ABER WARUM? NUN KOMMEN WIR HINTER DIE WAHRHEIT .
    1. Weil er ein pensionierter Lehrer ist, sind wir ihm alle mit Respekt begegnet. Er hat angeboten, unseren Kindern bei den Prüfungen zu helfen. Stimmt. Aber wie sieht diese Hilfe aus? Er spricht über Teileder Sonne wie die Korona und den festen Kern aus Wasserstoff und Helium und so fort, weit über die Anforderungen des Lehrstoffs hinaus, was dazu führte, dass die Kinder, als sie die Prüfungsaufgaben bekamen, mit seinem Unterrichtsstoff nichts anfangen konnten. Bei ihm Nachhilfestunden oder Privatstunden zu nehmen war der «Todeskuss».

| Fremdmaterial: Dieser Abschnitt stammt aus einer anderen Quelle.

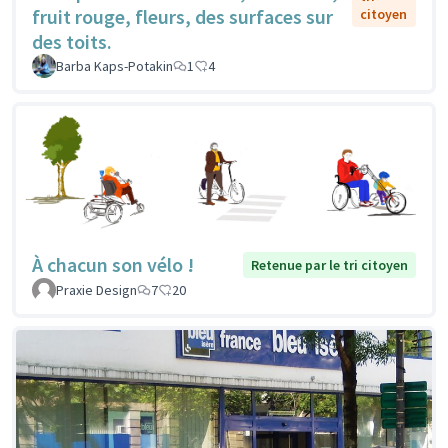
fruit rouge, fleurs, des surfaces sur
citoyen
des toits.
Barba Kaps-Potakin
1
4
À chacun son vélo !
Retenue par le tri citoyen
Praxie Design
7
20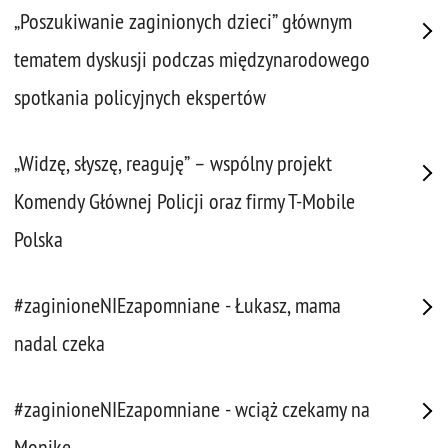
„Poszukiwanie zaginionych dzieci” głównym
tematem dyskusji podczas międzynarodowego
spotkania policyjnych ekspertów
„Widzę, słyszę, reaguję” – wspólny projekt
Komendy Głównej Policji oraz firmy T-Mobile
Polska
#zaginioneNIEzapomniane - Łukasz, mama
nadal czeka
#zaginioneNIEzapomniane - wciąż czekamy na
Monikę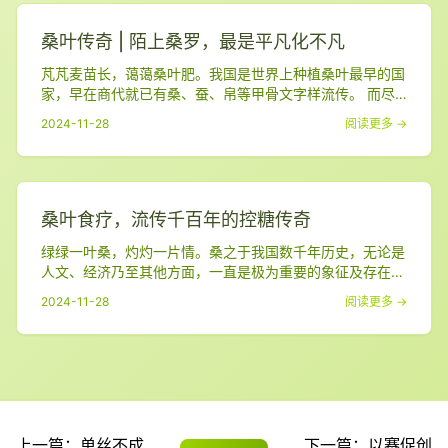
桑叶传奇 | 陌上桑罗，最是平凡化不凡
芃芃麦苗长，蔼蔼桑叶肥。我国是世界上种植桑叶最早的国
家，早在商代就已有桑、蚕、帛等甲骨文字样流传。 而尽
管只是一抹单薄的绿，桑叶对中华文明的推进作用，着实是
2024-11-28
阅读更多 →
精彩而厚重的一
桑叶食疗，流传千百年的控糖传奇
绿绿一叶桑，灼灼一片情。桑之于我国数千年历史，无论是
人文、经济乃至其他方面，一直是极为重要的象征及存在。
比如说描述昔日农业社会繁忙的“ 桑稼 ”，或者是表示游子
2024-11-28
阅读更多 →
远行、不忘乡
上一篇：
单丝不成
下一篇：
以赛促创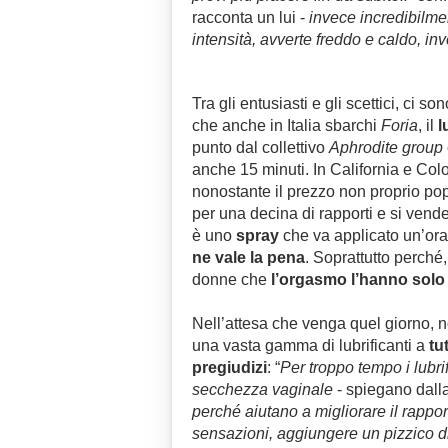
racconta un lui -
invece incredibilme
intensità, avverte freddo e caldo, i
Tra gli entusiasti e gli scettici, ci 
che anche in Italia sbarchi
Foria
, il
l
punto dal collettivo
Aphrodite group
anche 15 minuti. In California e Colo
nonostante il prezzo non proprio popo
per una decina di rapporti e si ven
è uno
spray
che va applicato un’ora 
ne vale la pena
. Soprattutto perché,
donne che
l’orgasmo l’hanno solo
Nell’attesa che venga quel giorno, n
una vasta gamma di lubrificanti a
tu
pregiudizi
: “
Per troppo tempo i lubri
secchezza vaginale
- spiegano dall
perché aiutano a migliorare il rapp
sensazioni, aggiungere un pizzico d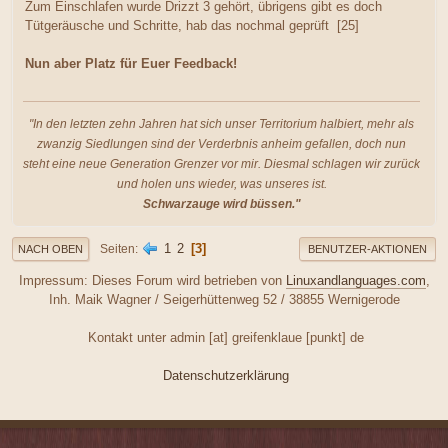
Zum Einschlafen wurde Drizzt 3 gehört, übrigens gibt es doch
Tütgeräusche und Schritte, hab das nochmal geprüft [25]
Nun aber Platz für Euer Feedback!
"In den letzten zehn Jahren hat sich unser Territorium halbiert, mehr als
zwanzig Siedlungen sind der Verderbnis anheim gefallen, doch nun
steht eine neue Generation Grenzer vor mir. Diesmal schlagen wir zurück
und holen uns wieder, was unseres ist.
Schwarzauge wird büssen."
1
2
3
Seiten
NACH OBEN
BENUTZER-AKTIONEN
Impressum: Dieses Forum wird betrieben von
Linuxandlanguages.com
,
Inh. Maik Wagner / Seigerhüttenweg 52 / 38855 Wernigerode
Kontakt unter admin [at] greifenklaue [punkt] de
Datenschutzerklärung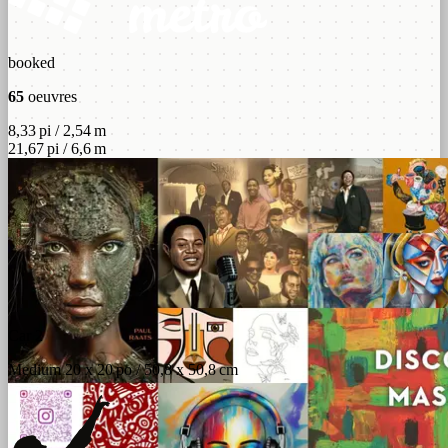
booked
65
oeuvres
8,33 pi / 2,54 m
21,67 pi / 6,6 m
Car 2
Medium 20 x 20 po / 50,8 x 50,8 cm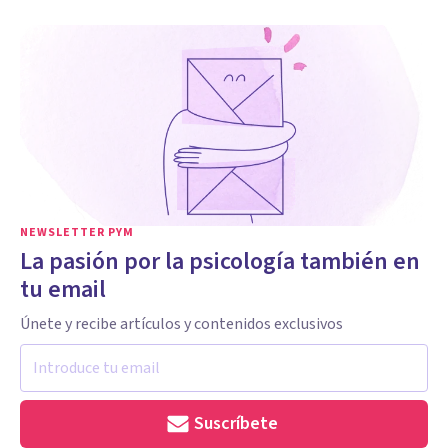
NEWSLETTER PYM
La pasión por la psicología también en
tu email
Únete y recibe artículos y contenidos exclusivos
Suscríbete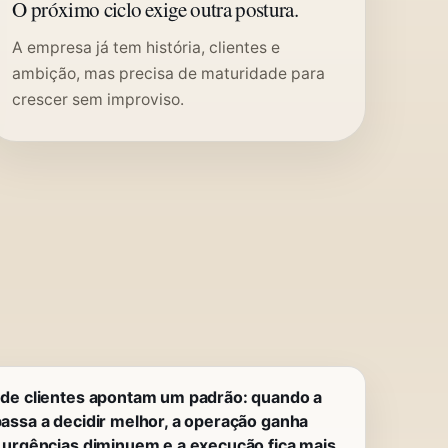
O próximo ciclo exige outra postura.
A empresa já tem história, clientes e
ambição, mas precisa de maturidade para
crescer sem improviso.
 de clientes apontam um padrão: quando a
passa a decidir melhor, a operação ganha
s urgências diminuem e a execução fica mais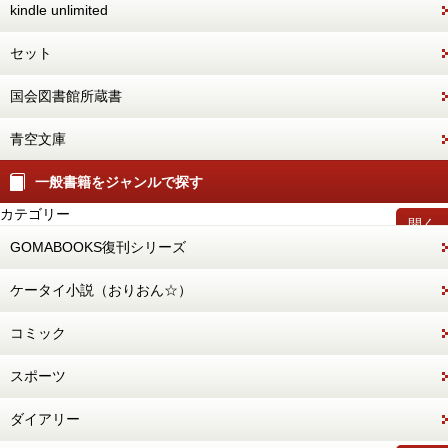
kindle unlimited
セット
国会図書館所蔵書
青空文庫
一般書籍をジャンルで探す
カテゴリー
開く
GOMABOOKS復刊シリーズ
ケータイ小説（おりおん☆）
コミック
スポーツ
ダイアリー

    2. An DEEPAVALI, WEIHNACHTEN oder IDU-L-FITR hat er dem Wachmann am Tor nicht eine Rupie Trinkgeld gegeben. Er sagt ständig, ich habe kein Geld, ich lebe von meiner Rente, aber stimmt das denn? Wissen wir es nicht besser?
    3. Obwohl er laut damit prahlt, «er habe keinen Fernseher», sitzt er jeden Abend so vor Mrs Saldanhas Küche, dass er allen anderen die Sicht versperrt und fernsehen kann.